** Opening Passage provided block **

Polyglycolic Acid Fibrous Scaffold Improving Endothelial Cell Coating and Vascularization of Islet.

BACKGROUND

Improving islet graft revascularization has become a crucial task for prolonging islet graft survival. Endothelial cells (ECs) are the basis of new microvessels in an isolated islet, and EC coating has been demonstrated to improve the vascularization and survival of an islet. However, the traditional method of EC coating of islets has low efficiency in vitro. This study was conducted to evaluate the effect of a polyglycolic acid (PGA) scaffold on the efficiency of islet coating by ECs and the angiogenesis in the coated islet graft.

METHODS

A PGA fibrous scaffold was used for EC coating of islet culture and was evaluated for its efficiency of EC coating on islets and islet graft angiogenesis.

RESULTS

In in vitro experiments, we found that apoptosis index of ECs-coating islet in PGA group (27% ± 8%) was significantly lower than that in control group (83% ± 20%, P < 0.05) after 7 days culture. Stimulation index was significantly greater in the PGA group than in the control group at day 7 after ECs-coating (2.07 ± 0.31 vs. 1.80 ± 0.23, P < 0.05). vascular endothelial growth factor (VEGF) level in the PGA group was significantly higher than the coating in the control group after 7 days culture (52.10 ± 13.50 ng/ml vs. 16.30 ± 8.10 ng/ml, P < 0.05). Because of a tight, circumvallated, adhesive and three-dimensional growth microenvironment, islet cultured in a PGA scaffold had higher coating efficiency showing stronger staining intensity of enzyme than those in the control group after 14 days of culture following ECs-coating. For in vivo study, PGA scaffold significantly prolonged the average survival time of EC-coated islet graft after transplantation compared with control group (15.30 ± 5.60 days vs. 8.30 ± 2.45 days, P < 0.05). The angiogenesis and area of survived grafts were more in the PGA group compared with the control group by measuring the mean microvessel density (8.60 ± 1.21/mm2 vs. 5.20 ± 0.87/mm2, P < 0.05). In addition, expression of VEGF and tyrosin-protein kinase receptor (Tie-2) gene increased in PGA scaffold group than that in control group by real-time reverse transcription-polymerase chain reaction analysis.

CONCLUSIONS

These results demonstrate that the efficiency of EC coating of islets was successfully increased by culturing ECs on a PGA scaffold. This method enhances the function, survival, and vascularization of isolated islets in vitro and in vivo.

** Closing Passage provided block **

Exercise tasks:
A. According to the scaffold study, what was the average survival time of EC-coated islet grafts in the PGA group after transplantation?
B. Translate this sentence from the scaffold study into Spanish: "However, the traditional method of EC coating of islets has low efficiency in vitro."
The listing is not needed for anything here.

** Opening Extracted records block **

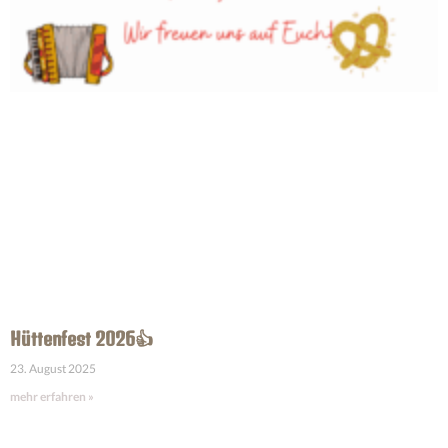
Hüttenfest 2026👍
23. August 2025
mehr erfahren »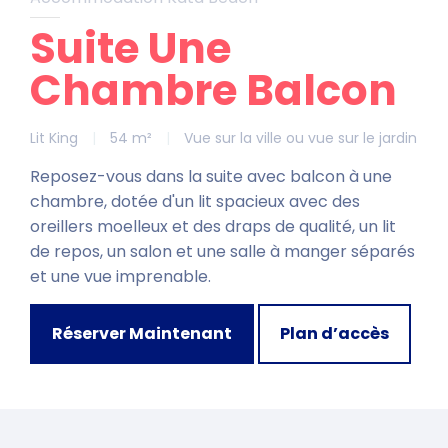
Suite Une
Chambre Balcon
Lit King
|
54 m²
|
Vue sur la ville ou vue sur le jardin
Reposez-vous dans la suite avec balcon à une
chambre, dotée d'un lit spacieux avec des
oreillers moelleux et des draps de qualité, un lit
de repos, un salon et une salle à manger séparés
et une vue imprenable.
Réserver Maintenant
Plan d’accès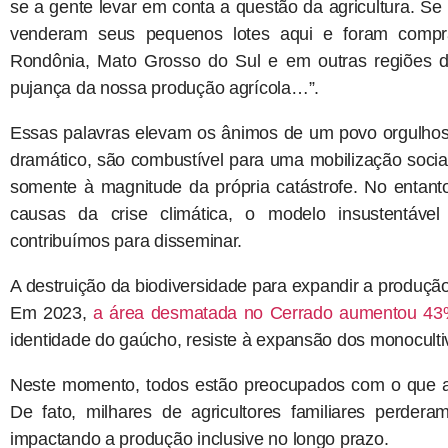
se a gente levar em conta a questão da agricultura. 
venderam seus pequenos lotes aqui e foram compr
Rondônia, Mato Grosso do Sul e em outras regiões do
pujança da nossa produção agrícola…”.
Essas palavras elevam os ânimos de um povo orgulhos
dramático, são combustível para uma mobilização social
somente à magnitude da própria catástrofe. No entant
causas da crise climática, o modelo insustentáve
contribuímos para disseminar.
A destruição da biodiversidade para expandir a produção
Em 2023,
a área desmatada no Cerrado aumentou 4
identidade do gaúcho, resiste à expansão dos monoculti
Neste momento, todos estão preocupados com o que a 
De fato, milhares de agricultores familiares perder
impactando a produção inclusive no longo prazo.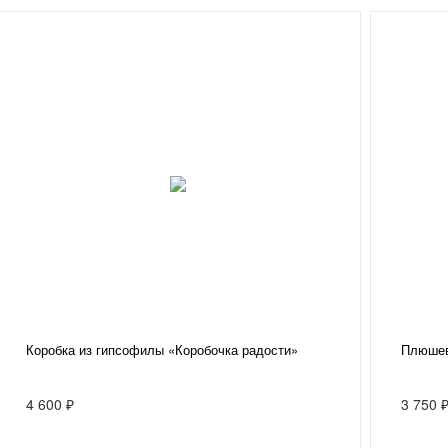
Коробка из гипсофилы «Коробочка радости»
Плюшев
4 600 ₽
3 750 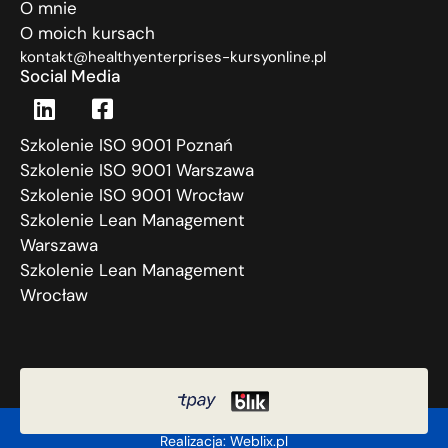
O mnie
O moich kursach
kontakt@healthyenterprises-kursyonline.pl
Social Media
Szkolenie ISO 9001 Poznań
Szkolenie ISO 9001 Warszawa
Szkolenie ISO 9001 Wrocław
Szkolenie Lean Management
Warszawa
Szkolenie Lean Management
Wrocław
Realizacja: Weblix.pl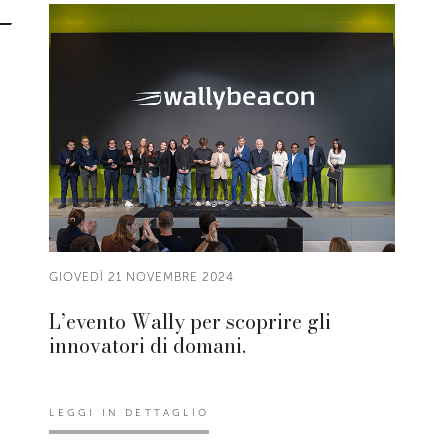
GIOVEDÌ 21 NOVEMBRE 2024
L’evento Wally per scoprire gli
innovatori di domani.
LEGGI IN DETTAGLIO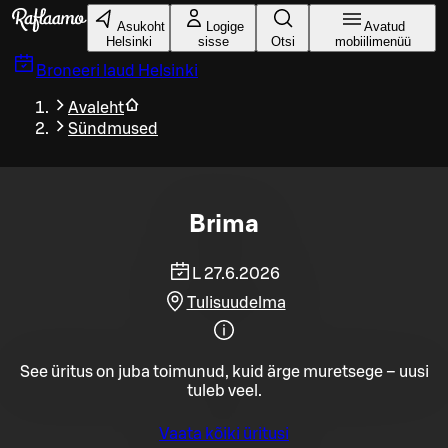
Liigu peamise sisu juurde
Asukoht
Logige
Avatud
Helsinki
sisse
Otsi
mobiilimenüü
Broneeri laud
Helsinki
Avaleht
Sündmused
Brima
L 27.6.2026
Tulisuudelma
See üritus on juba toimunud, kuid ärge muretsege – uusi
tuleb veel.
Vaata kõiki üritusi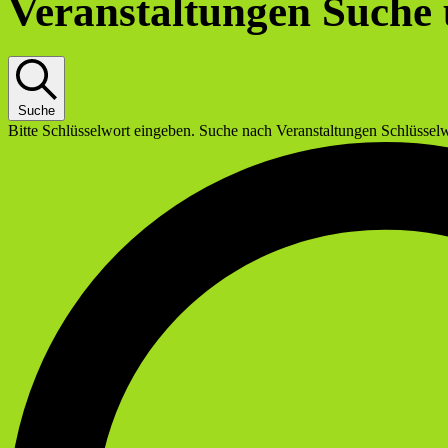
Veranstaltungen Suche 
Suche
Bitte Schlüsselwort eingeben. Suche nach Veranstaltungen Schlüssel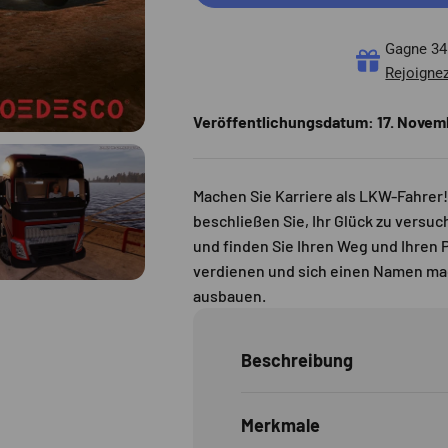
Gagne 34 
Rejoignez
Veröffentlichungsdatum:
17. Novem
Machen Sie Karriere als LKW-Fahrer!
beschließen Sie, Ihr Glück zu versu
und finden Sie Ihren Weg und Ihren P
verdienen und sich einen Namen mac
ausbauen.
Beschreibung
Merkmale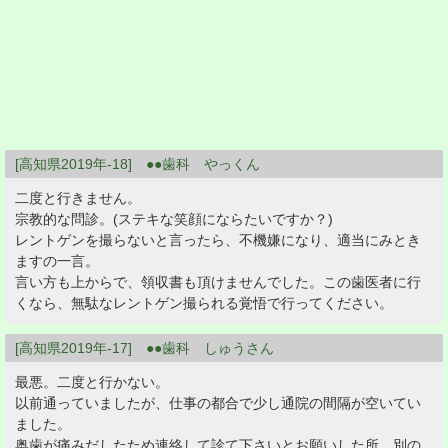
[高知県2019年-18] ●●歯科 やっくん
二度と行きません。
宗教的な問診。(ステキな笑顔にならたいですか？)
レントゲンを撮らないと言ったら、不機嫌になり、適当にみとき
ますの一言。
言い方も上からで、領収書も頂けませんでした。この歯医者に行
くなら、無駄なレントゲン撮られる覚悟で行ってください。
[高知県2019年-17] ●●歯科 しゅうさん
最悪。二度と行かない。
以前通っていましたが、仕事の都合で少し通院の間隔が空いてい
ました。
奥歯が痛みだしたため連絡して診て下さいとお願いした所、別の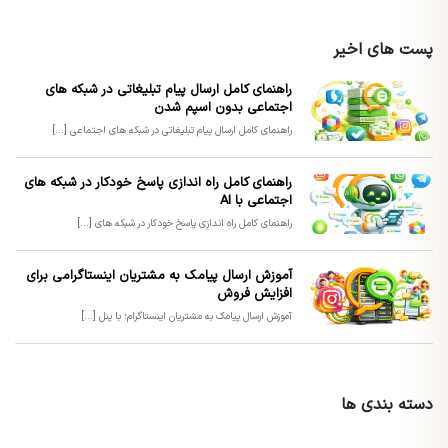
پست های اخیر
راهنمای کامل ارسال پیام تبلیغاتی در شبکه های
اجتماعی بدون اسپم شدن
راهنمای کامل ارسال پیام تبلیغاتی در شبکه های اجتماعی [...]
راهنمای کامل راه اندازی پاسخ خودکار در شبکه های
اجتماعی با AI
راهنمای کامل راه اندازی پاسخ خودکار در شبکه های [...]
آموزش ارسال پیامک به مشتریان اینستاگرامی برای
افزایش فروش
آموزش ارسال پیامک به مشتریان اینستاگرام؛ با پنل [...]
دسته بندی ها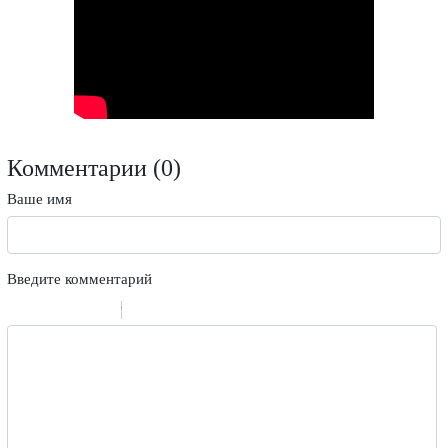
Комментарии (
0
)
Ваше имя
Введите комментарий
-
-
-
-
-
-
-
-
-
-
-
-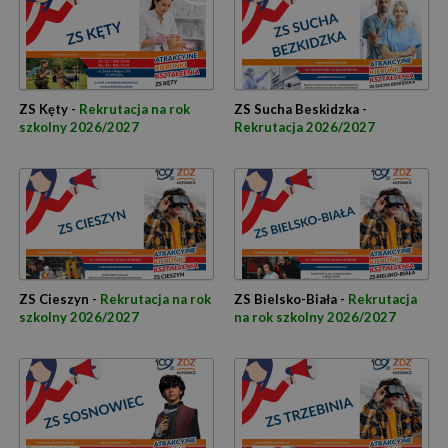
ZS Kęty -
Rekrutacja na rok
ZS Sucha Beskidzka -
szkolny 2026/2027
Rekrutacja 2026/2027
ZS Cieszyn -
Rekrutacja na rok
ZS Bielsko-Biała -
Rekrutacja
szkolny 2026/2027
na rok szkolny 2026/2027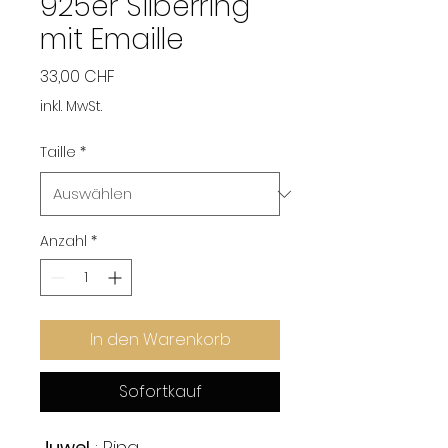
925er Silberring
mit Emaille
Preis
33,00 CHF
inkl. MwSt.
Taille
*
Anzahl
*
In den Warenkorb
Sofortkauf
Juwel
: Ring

** Closing Extracted records block **

Answers for the exercise:
A. 15.30 ± 5.60 days.

B. Sin embargo, el método tradicional de recubrimiento de islotes con CE tiene una baja eficiencia in vitro.